Con un leve gemido, les salieron unos colmillos largos en los labios levantados y de las espaldas les brotaron unas alas transparentes, que rajaron sus chaquetas.
—¡Estupendo! ¡Ya no tengo que buscaros, haditas!
El sonido agudo de las alas se mezcló con la voz del padre, que hacía girar aquel aro, llamado chakram[7]. En el instante en que la chica hada desapareció, una sombra que tenía la punta de la lanza en dirección a León ya se perfilaba justo encima de él.
—¡Eres mío…!
Resonó un sonido sordo cuando la lanza destrozó la roca, pero el religioso ya no se encontraba allí. Mientras los pedazos de la roca se deshacían como el rocío, él permanecía de pie en la orilla, a unos diez metros de distancia, encorvando la espalda como un gato.
—¡Vaya! ¡Qué fallo!
La chica lanzó una mirada seria hacia la presa que se le había escapado. En ese momento, un chico dio un chillido.
—¡Cuidado, Carly!
—¡Ah…, aaaaaah!
El aviso apenas llegó a tiempo. El chakram, girando alrededor de la lanza como si fuera un aro de juguete, subió y se arremolinó en el cielo nocturno, después de rozar la barbilla de Carly, que se había arqueado hacia atrás en un abrir y cerrar de ojos. Dibujando un círculo perfecto, finalmente el aro regresó al dedo de su amo.
—¿Estás bien, Carly?
—Sí, estoy bien… ¡Pero tened cuidado! ¡Éste no es un adulto cualquiera!

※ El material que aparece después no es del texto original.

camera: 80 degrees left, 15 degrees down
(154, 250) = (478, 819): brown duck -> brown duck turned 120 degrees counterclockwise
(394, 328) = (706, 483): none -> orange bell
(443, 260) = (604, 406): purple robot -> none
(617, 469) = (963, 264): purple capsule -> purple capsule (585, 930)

Era una habilidad diabólica. No solamente había esquivado la lanza que iba hacia él, sino que había conseguido introducir el chakram en la trayectoria del arma.

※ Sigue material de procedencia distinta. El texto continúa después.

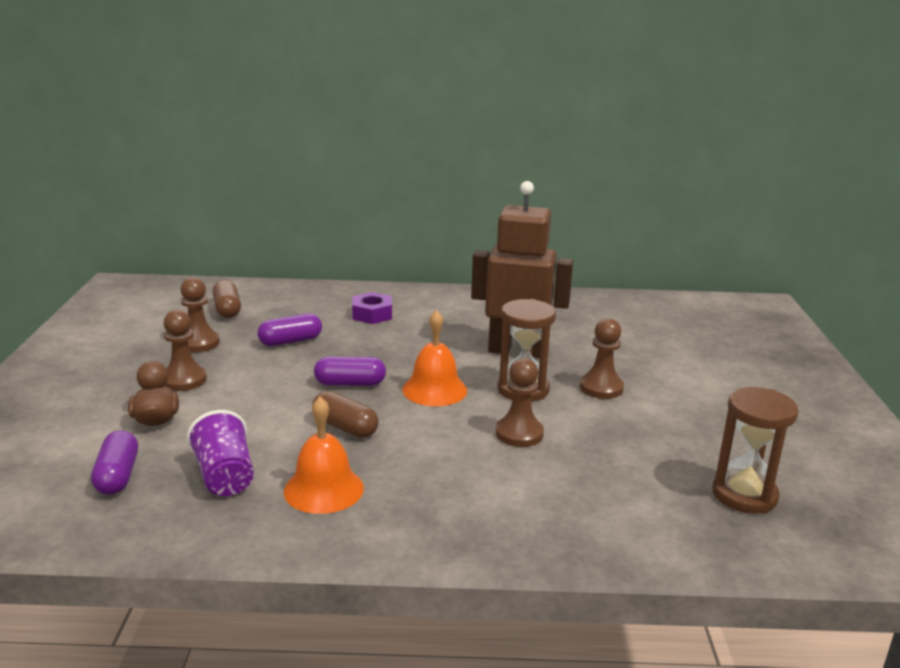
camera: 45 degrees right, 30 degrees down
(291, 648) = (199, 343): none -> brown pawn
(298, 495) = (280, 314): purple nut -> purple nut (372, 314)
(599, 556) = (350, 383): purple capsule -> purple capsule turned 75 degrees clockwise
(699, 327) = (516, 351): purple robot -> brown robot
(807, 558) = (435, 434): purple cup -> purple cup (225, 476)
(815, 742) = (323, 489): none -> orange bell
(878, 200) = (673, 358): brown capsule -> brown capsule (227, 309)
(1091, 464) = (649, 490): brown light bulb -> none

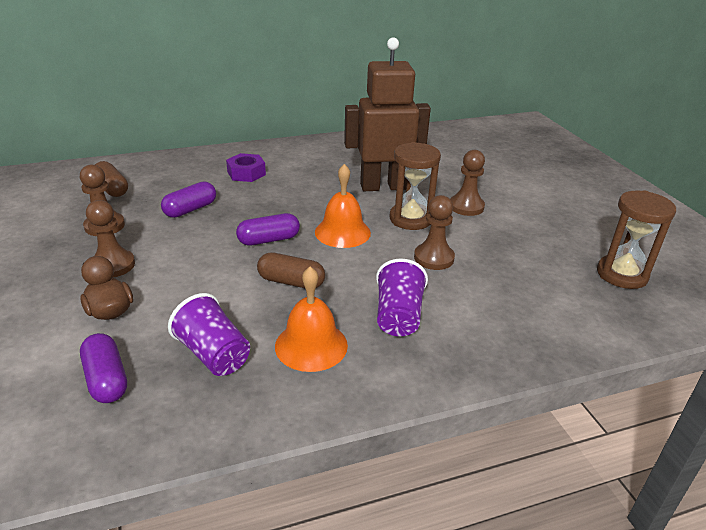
camera: 20 degrees left, 10 degrees up
(435, 482) = (398, 316): none -> purple cup

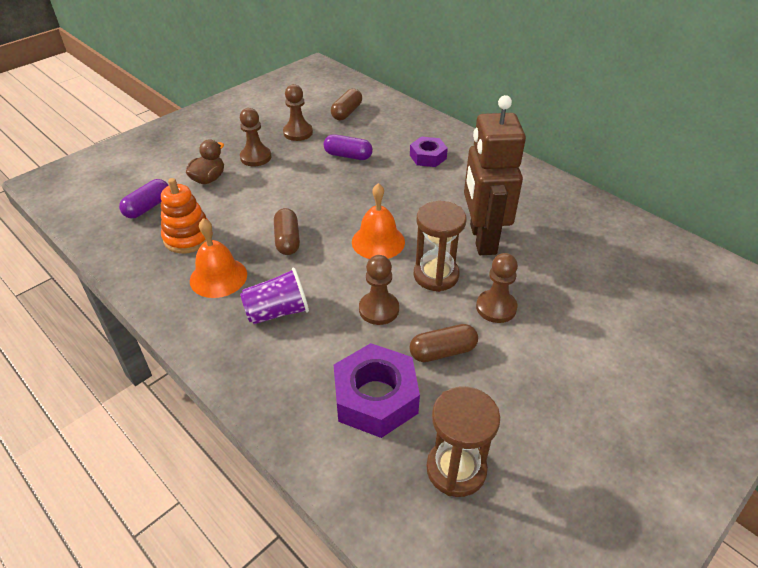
camera: 65 degrees right, 10 degrees up
(214, 354) = (188, 237): purple cup -> orange stacking toy
(269, 240) = (336, 208): purple capsule -> none
(383, 186) = (482, 239): brown robot -> brown robot turned 150 degrees counterclockwise
(501, 243) = (442, 351): none -> brown capsule
(538, 290) = (376, 398): none -> purple nut

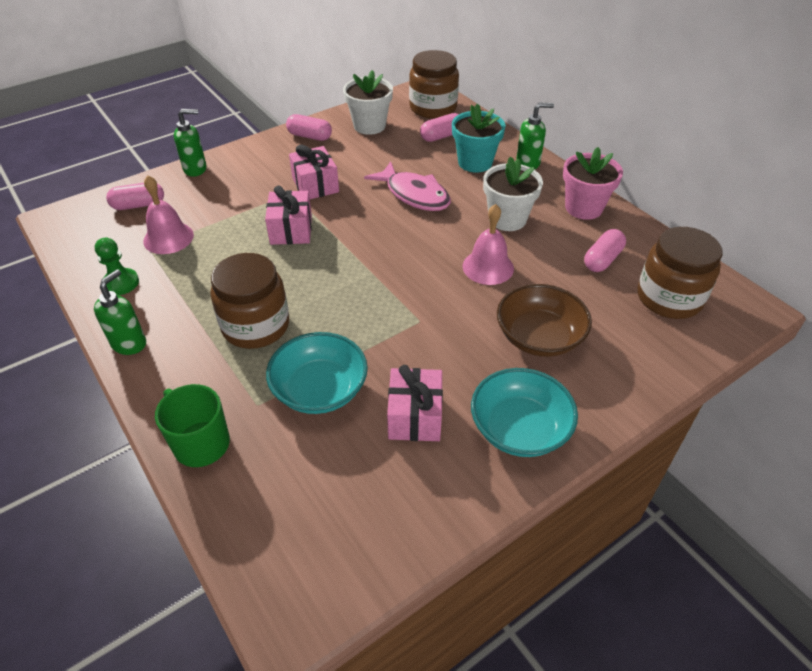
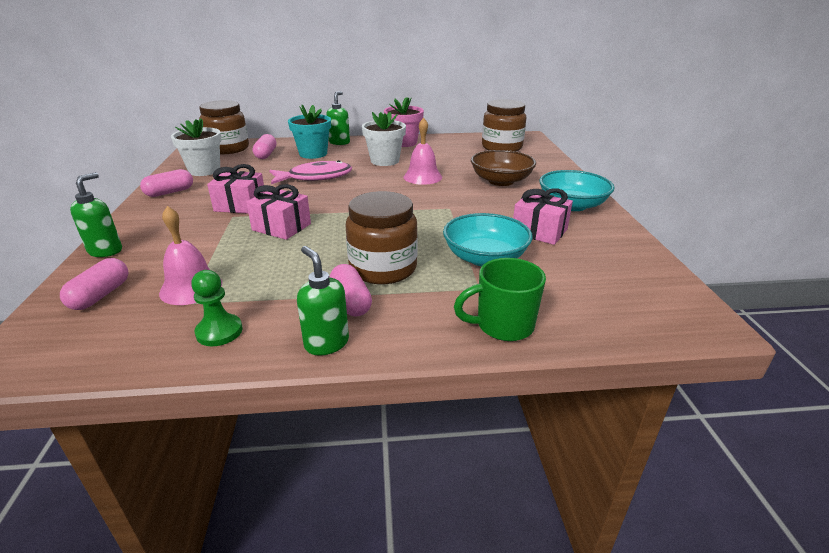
camera: 60 degrees left, 15 degrees down
(602, 259) = (454, 151): pink capsule -> pink capsule (351, 301)

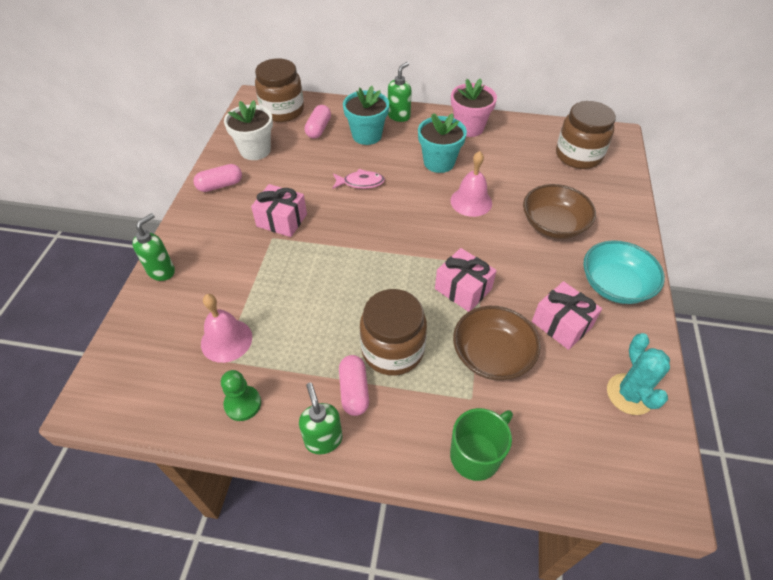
camera: 15 degrees right, 20 degrees up
(101, 295) = (156, 334): pink capsule -> none
(281, 227) = (314, 265): pink gift -> pink gift (463, 289)
(315, 177) = (360, 183): pink fish -> pink fish, size x0.62
(385, 161) = (439, 162): white flower pot -> turquoise flower pot
(485, 258) = (492, 355): turquoise bowl -> brown bowl
(503, 325) = (476, 455): green mug -> green mug turned 135 degrees clockwise
(625, 262) = (629, 394): none -> turquoise cactus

—¡Cómo te atreves! ¡No te perdono, adulto!
—¡Bah! ¿Qué me vais a hacer si no me perdonáis, malditos críos?
León se rió audazmente, haciendo girar el aro con un dedo, pero tenía la espalda empapada de un sudor frío.
«¡Qué veloces son!».
Aunque el sacerdote gozaba de una capacidad de reacción anormalmente rápida, no podía más que evitar los ataques. Menos mal que era sólo un hada. Si le hubieran atacado las tres juntas, no habría tenido manera de defenderse.

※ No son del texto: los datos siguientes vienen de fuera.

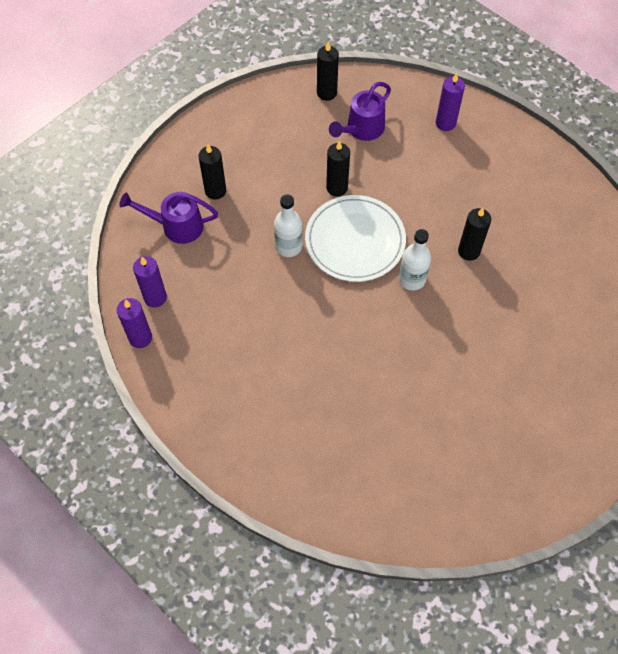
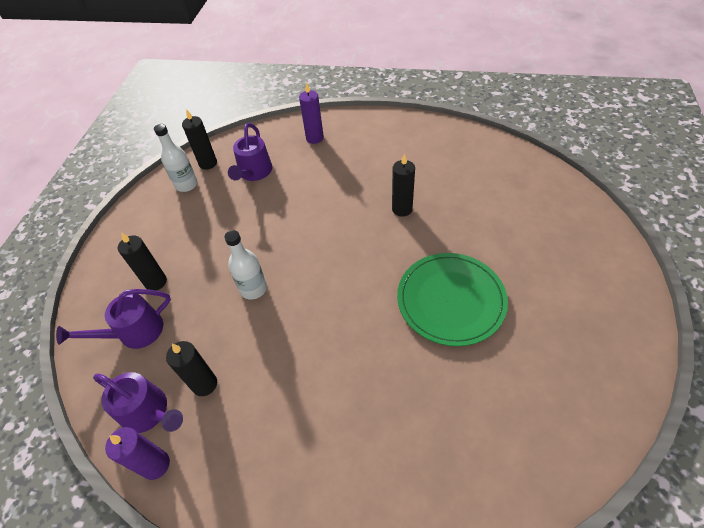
camera: 30 degrees left, 10 degrees down
(155, 297) = (149, 412): purple candle -> purple watering can
(337, 188) = (263, 222): black candle -> black candle (204, 384)
(355, 240) = (307, 252): white plate -> none
(412, 279) = (376, 254): white bottle -> white bottle (186, 185)
(442, 359) = (450, 300): none -> green plate

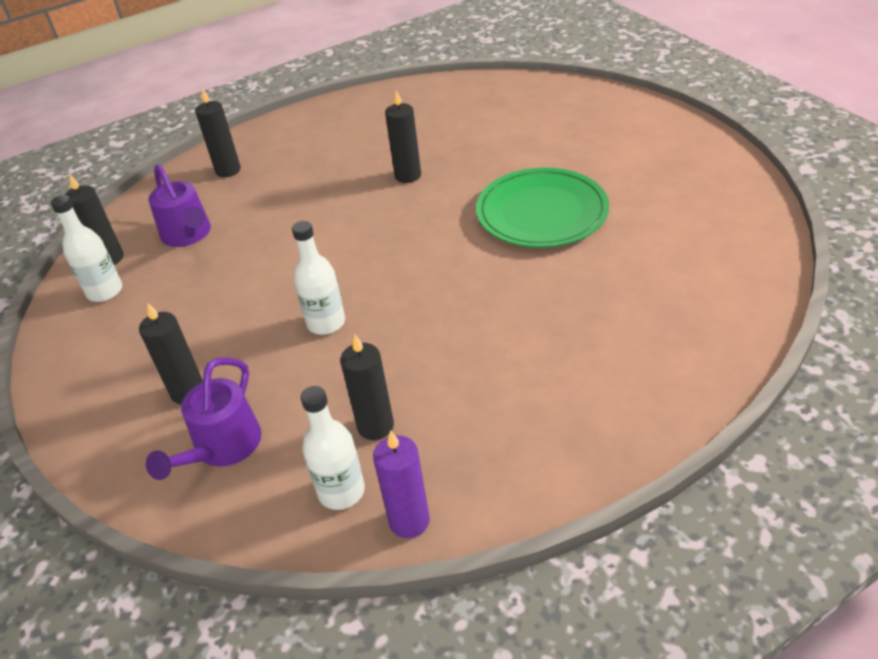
camera: 40 degrees left, 10 degrees down
(149, 412) = (341, 491): purple watering can -> white bottle
(314, 138) = (228, 170): purple candle -> black candle

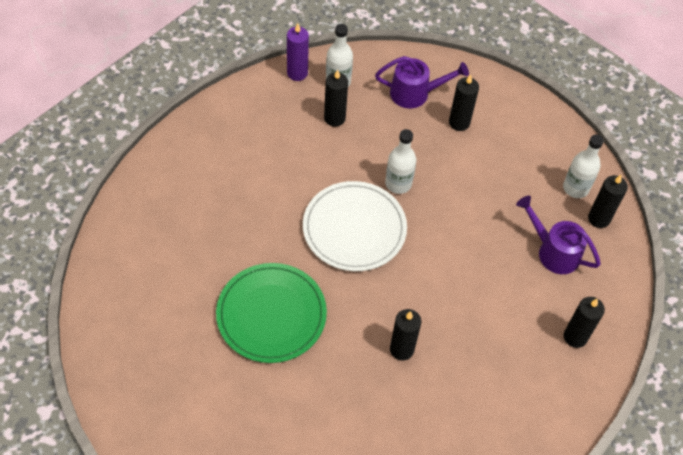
camera: 155 degrees right, 15 degrees up
(222, 449) = (416, 93): purple watering can -> purple watering can turned 90 degrees clockwise
(410, 280) = (354, 228): none -> white plate

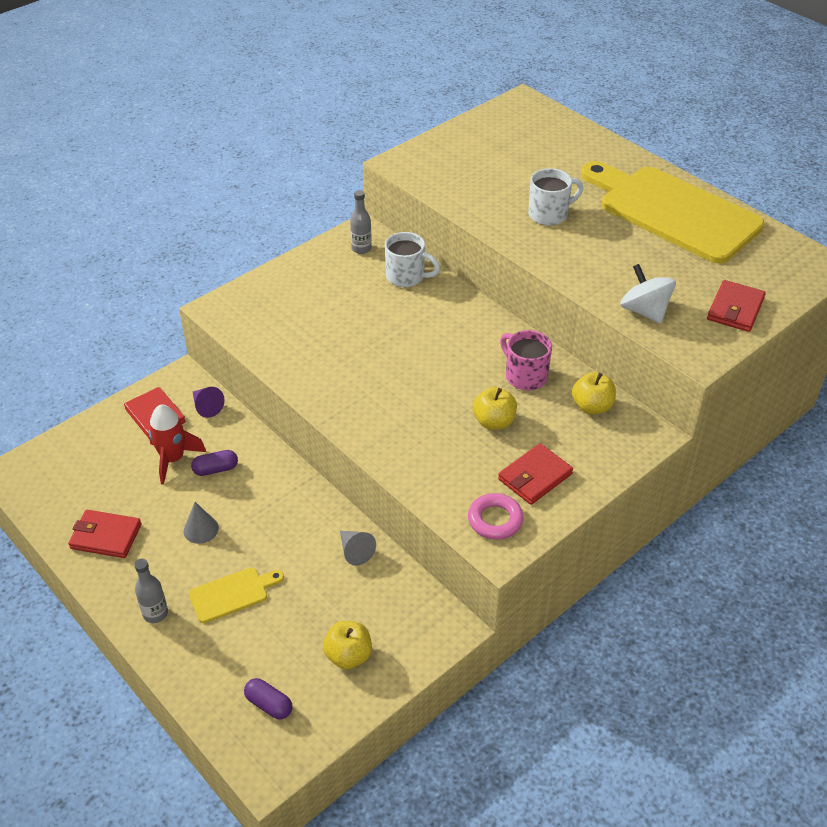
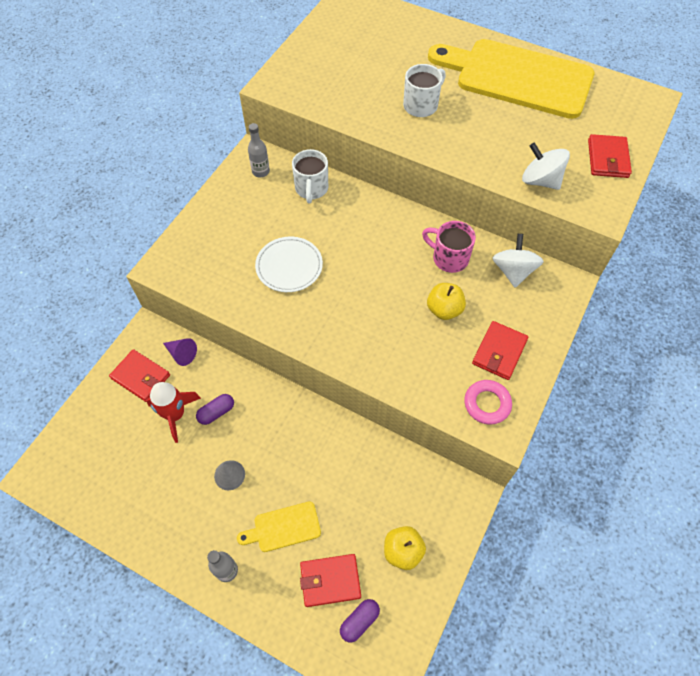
camera: 20 degrees left, 15 degrees up
(106, 536) = (150, 510): red wallet -> red wallet (330, 580)
(232, 594) = (283, 527): yellow cutting board -> yellow cutting board turned 150 degrees counterclockwise
(269, 704) = (359, 621): purple capsule -> purple capsule turned 60 degrees counterclockwise
(347, 340) = (289, 266): none -> white plate
(355, 551) = (365, 451): grey cone -> none
(407, 277) = (311, 189): white mug -> white mug turned 90 degrees clockwise
(592, 406) = (513, 271): yellow apple -> white spinning top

—Todavía no quiero usar eso… ¿Hmmm?
Las hadas le lanzaron una mirada hostil, mientras permanecían inmóviles en el cielo. Lo que le llamó la atención a León fue el humo blanco que le cegaba.
—¿¡Qué es esta niebla!?
Justo debajo de las hadas, que se encontraban en el cielo sin movimiento alguno, la niebla manaba del mar con una tremenda fuerza. Sin ningún calor, el agua estaba hirviendo intensamente.
—Pero si es… ¡Mierda!
La atomización es un fenómeno por el que la unión molecular del agua del mar se destruye por alta frecuencia y se evapora a pesar de que la temperatura sea normal. Y ésa era una de las habilidades de las hadas, que podían provocar ultrasonidos a través de las vibraciones de alta velocidad de sus finas alas.
—¡Muere! —gritaron al mismo tiempo las tres.
Cuando iba a cambiar de posición, aturdido, ya era tarde, y un filo invisible embistió al sacerdote y partió el mar por la mitad.